Ülke gündemi, “Cumhurbaşkanına hakaret nedir” sorusuyla da meşgul edilmeye başlandı. Sahi Cumhurbaşkanına hakaret nedir?
Sevgili okurlarım, eski sistemde Cumhurbaşkanlığı ile yürütmenin başı olan başbakanlık ayrı ayrı makamlardı. Onun için de yürütmenin başı ile Cumhurbaşkanı ayrı ayrı isimlerdi ve suç da netti.
Yeni sistemde Cumhurbaşkanının üç kurumu temsil durumu söz konusu:
- Cumhurbaşkanlığı,
- Yürütmenin başı,
- Bir siyasi partinin Genel Başkanı.
Eski sistemde Cumhurbaşkanlığı makamı tarafsız ve partili değildi. Yürütmenin yani hükümetin başı başbakandı.
Sn. Cumhurbaşkanı, hem cumhurbaşkanı, hem yürütmenin başı hem de bir siyasi partinin genel başkanı konumunda olarak muhalefete ya da hükümet karşıtlarına istediği şekilde hitap ediyor, cevap veriyor, yeri geldiğinde de hakaret edebiliyor.(Çamur, çukur, illet, zillet gibi)
Bu hakaretlere muhatap olanlar ise buna gerekli cevabı aynı üslup ve tarzda verince kimi savcılarca Cumhurbaşkanına hakaret suçundan dava açılıyor.
Bu Türkiye’nin hukuk açısından düzeltilmesi gereken acil bir sorundur.
Son olay: kimi belediyelerimizde 128 milyar Dolar nerede afişleri açılmıştı. Bu afişler, mahkeme kararlarıyla toplatıldı. Toplatılmakla da kalmadı; “Cumhurbaşkanına hakaret” suçundan davalar da açıldı.
Vergisini veren, askerliğini yapan, yasalara uyan yurttaşlar olarak; verdiğimiz vergilerin nereye, nasıl harcandığını yürütmenin başına soramayacak mıyız?
Bugün medyada konuşuluyordu: İnadına yapılması gündemde olan” İSTANBUL KANALI” için yüklenici firma ya da firmalara 300 milyar Dolarlık “GEÇİŞ GÜVENCESİ” verildiği söyleniyor.
Bu güvence kimin adına neden veriliyor diye sormayacak mıyız yürütmenin başına?
Gün gelip de bu soru için de: “Cumhurbaşkanına hakaret” suçu davası açılmayacağının garantisi nedir?

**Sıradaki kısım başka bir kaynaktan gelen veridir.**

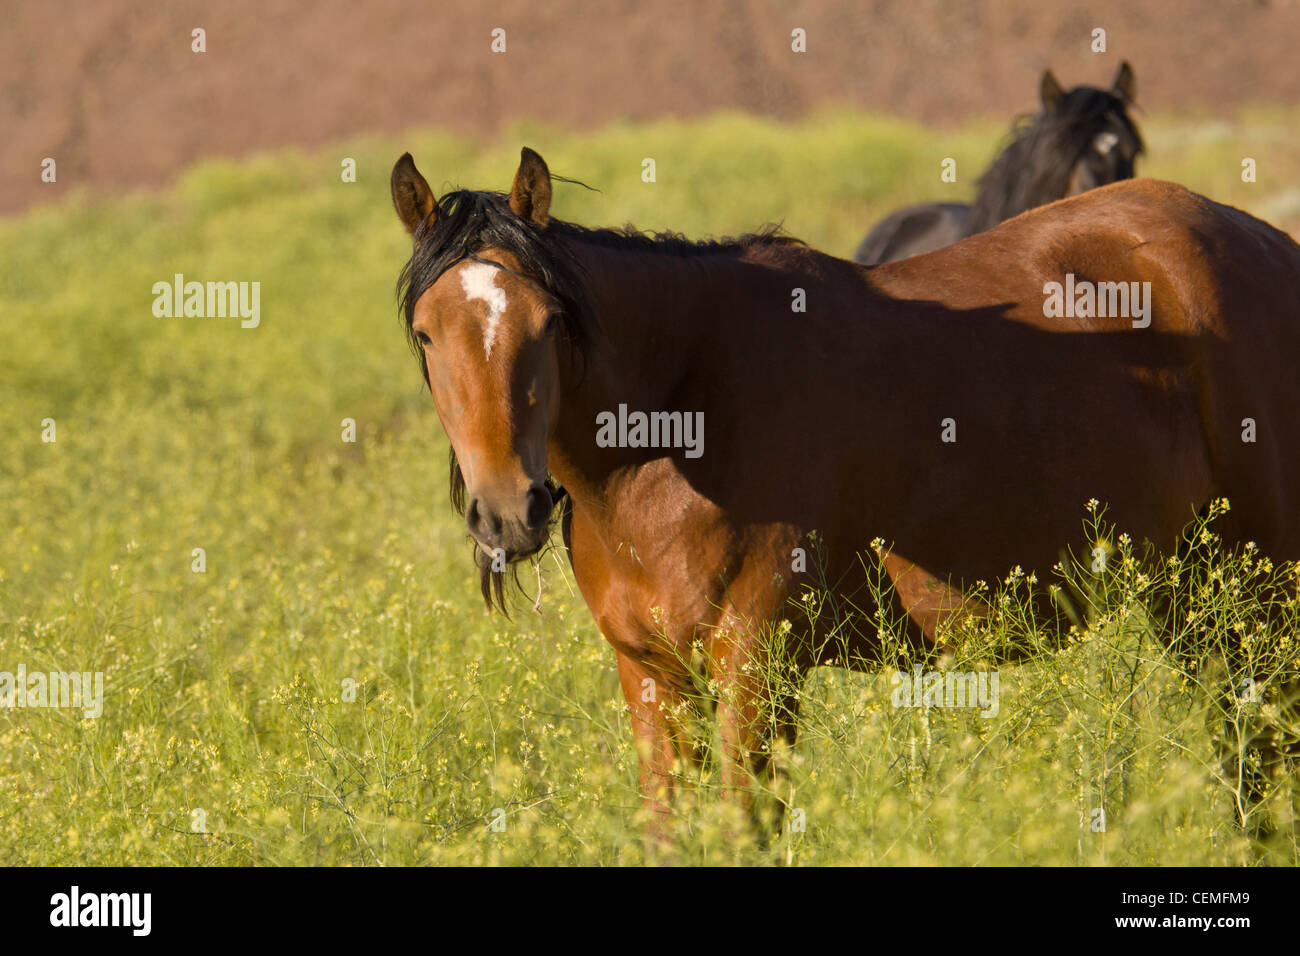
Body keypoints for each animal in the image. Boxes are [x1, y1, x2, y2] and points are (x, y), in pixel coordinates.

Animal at [390, 147, 1300, 842]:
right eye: (426, 334)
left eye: (548, 324)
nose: (510, 512)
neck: (677, 422)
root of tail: (1265, 245)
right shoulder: (651, 675)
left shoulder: (758, 666)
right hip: (1192, 597)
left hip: (1258, 599)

Ayrıca yeni sistemde Cumhurbaşkanı, siyasi partinin de genel başkanı. Muhalefet ya da siyasi oluşumlar, siyasi parti başkanına gerekli yanıtları verdiklerinde, “CUMHURBAŞKANINA HAKARET” suçlamasıyla mı karşı karşıya kalacaklar?
Bu sistemi cangıraş bir şekilde, karşılıksız ve şartsız, şurtsuz destekleyen Sn. Devlet Bahçeli’den de ricamız ki, bu ucube duruma hukuki bir çözüm getirsin ya da getirilmesini sağlasın.

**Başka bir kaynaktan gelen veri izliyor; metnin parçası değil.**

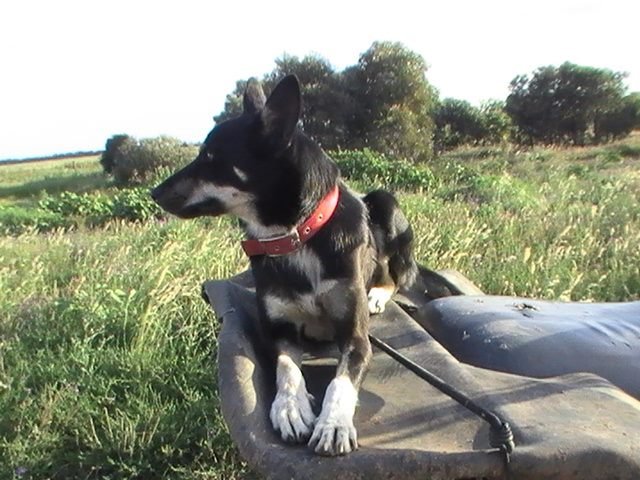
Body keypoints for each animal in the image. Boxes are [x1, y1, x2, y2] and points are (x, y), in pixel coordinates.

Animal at [152, 76, 418, 458]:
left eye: (211, 158)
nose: (154, 193)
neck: (293, 234)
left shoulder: (356, 338)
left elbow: (340, 383)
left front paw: (332, 423)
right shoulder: (279, 331)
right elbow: (287, 369)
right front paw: (290, 408)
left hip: (385, 201)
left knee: (394, 273)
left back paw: (378, 294)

Devran dönünce kimin kimi ne ile suçlayacağı da açıklığa kavuşsun. Bir Kızılderili Atasözü:” Sular yükselince balıklar karıncaları yer, sular çekilince de karıncalar balıkları yer” durumuna düşülmesin.
Bu ayrıntının açıklığa kavuşmadığı içindir ki, cumhuriyet döneminde; “Cumhurbaşkanına hakaret davası açılan” en yüksek dönem, bu dönem olmuştur.

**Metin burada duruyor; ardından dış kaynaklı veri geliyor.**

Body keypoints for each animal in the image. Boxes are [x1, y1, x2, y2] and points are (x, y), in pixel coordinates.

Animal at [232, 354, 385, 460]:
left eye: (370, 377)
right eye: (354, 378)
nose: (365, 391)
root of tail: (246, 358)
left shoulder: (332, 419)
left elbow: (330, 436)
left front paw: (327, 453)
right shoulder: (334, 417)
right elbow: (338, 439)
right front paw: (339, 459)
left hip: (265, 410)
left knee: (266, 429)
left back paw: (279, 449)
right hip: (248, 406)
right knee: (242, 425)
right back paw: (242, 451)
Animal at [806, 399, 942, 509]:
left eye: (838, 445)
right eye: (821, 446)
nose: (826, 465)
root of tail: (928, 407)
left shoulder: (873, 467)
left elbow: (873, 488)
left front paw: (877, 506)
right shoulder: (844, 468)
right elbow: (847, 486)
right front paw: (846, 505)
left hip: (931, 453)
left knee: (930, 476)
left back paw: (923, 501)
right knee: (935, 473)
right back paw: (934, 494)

Elbette bu ülkenin vatandaşları ve siyasi partileri olarak; vekâlet verdiğimiz yürütmenin başına yanlışlarıyla ya da yanlış yaptıklarını sandığımız eylem ve davranışları ile soru sorma hakkımız olacaktır. Demokrasinin gereği de budur.
Norveç Başbakanına, salgın kurallarına uyulmadığı gerekçesiyle kesilen cezaya, başbakanın: “Evet uyacağım ve cezayı ödeyeceğim” dediğini de unutmamak gerek. Bizde olası mıdır? Lebalep kongreler sonucu, ülkenin salgın seyrini kim üstlenecek?
Biz acilen; Cumhurbaşkanı, yürütmenin başı ve siyasi parti genel başkanı çizgi ve sınırlarının iyice ayrılmasını ve hangi söylem ve eylemlerin: “Cumhurbaşkanına Hakaret” sayılması gerektiğini bilmek durumundayız.
Her söylem ve eylem Cumhurbaşkanına hakaret sayılacaksa bu sistemin neresine demokrasi ve hukuk devleti denecek?